Intérieurs

En 2015, j’ai été mandatée pour réaliser l’archivage photographique de la collection de maisons de poupées d’une architecte suisse. La collection comprend une cinquantaine de pièces, principalement d’origine allemande ou anglaise, construites entre la fin du XIXe siècle et la fin du XXe siècle. Pour ce travail, j’ai réalisé des prises de vues typologique et systématique de leurs façades, en noir et blanc avec un point de vue frontal pour éviter les distorsions et concentrer le regard sur leurs données graphiques et formelles. En les manipulant et en observant leurs intérieurs, j’ai été saisie par l’intérêt sociologique et le potentiel narratif de ces objets-jouets, fabriqués à l’origine pour initier de façon ludique les petites filles à leur futur rôle de mère, épouse, et maîtresse de maison. Ces considérations résonnaient avec d’autres sujets que j’étudiais au même moment à savoir l’histoire de l’invention de l’hystérie et la fabrication des représentations du féminin à travers le médium photographique.

Le projet a alors pris une dimension plus vaste et personnelle. Il a été abordé sous la forme d’une enquête anthropologique, se poursuivant sur plusieurs années. Il se décline en plusieurs séries photographiques impliquant la collectionneuse elle-même dans un rôle de modèle, une décoratrice, une costumière, une perruquière de théâtre ainsi qu’une danseuse contemporaine. J’ai envisagé ces maisons miniatures comme des théâtres de mémoires historiques, des plateformes de projections que j’ai activées par des jeux d’échelles, et de mises en scènes. Tantôt en photographiant leurs intérieurs avec des dispositifs d’éclairage méticuleux et le placement de décors extérieurs en arrière-plan visant à créer une vraisemblance.

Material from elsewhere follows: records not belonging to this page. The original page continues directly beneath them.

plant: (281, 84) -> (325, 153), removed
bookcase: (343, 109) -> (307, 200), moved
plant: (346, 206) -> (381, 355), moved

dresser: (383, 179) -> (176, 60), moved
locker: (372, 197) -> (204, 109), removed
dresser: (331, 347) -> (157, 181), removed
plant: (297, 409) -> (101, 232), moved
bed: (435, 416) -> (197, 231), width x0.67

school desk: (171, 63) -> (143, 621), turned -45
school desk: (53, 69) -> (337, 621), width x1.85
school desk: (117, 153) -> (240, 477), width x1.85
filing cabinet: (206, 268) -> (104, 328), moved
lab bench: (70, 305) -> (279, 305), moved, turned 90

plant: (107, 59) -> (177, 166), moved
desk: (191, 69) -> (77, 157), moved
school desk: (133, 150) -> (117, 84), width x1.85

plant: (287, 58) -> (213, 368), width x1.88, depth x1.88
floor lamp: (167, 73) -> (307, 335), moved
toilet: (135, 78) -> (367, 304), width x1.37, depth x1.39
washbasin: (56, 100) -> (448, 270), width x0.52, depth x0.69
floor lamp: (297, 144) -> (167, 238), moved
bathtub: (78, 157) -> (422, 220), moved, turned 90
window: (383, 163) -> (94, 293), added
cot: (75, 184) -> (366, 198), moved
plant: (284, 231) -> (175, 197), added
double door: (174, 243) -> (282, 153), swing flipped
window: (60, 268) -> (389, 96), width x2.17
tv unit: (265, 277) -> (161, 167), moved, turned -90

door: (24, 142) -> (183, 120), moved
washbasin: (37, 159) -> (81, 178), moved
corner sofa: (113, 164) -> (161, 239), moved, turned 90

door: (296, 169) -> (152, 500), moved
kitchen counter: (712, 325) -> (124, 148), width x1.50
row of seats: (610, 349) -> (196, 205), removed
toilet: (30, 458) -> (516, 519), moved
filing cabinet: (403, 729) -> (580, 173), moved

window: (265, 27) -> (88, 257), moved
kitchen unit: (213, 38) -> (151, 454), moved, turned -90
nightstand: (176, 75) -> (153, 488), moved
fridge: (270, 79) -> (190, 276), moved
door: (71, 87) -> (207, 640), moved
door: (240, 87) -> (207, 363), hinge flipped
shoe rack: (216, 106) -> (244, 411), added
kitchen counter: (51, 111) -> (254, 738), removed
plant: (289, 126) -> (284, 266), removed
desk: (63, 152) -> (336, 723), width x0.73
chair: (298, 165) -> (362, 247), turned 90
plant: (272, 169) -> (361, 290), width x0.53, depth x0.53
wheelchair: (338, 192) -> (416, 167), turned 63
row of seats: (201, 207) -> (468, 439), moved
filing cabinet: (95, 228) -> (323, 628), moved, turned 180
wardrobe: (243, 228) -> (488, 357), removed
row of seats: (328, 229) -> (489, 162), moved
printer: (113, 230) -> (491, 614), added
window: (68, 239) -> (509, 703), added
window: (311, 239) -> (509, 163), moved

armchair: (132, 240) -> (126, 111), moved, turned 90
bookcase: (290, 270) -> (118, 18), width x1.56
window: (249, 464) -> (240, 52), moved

Tantôt en reproduisant leurs papiers peints à l’échelle humaine et en faisant poser la collectionneuse en costumes d’époques en reprenant, selon les périodes, les attitudes des mannequins de revues de mode/architecture, ou les gestuelles des hystériques mises en scènes par Jean-Martin Charcot dans l’Iconographie photographique de la Salpêtrière. J’ai ensuite opéré à la déconstruction de ces mises en scènes et représentations. Par exemple, en faisant ré-activer ces même gestuelles « hystériques » par une danseuse recouverte d’un drap noir, devant un fond noir, pour isoler les mains du reste du corps et du contexte psychiatrique. Et dans une dernière série où un corps recouvert d’une combinaison intégrale dont le genre social et sexuel à été neutralisé est figé dans une attitude performative d’activités du quotidien.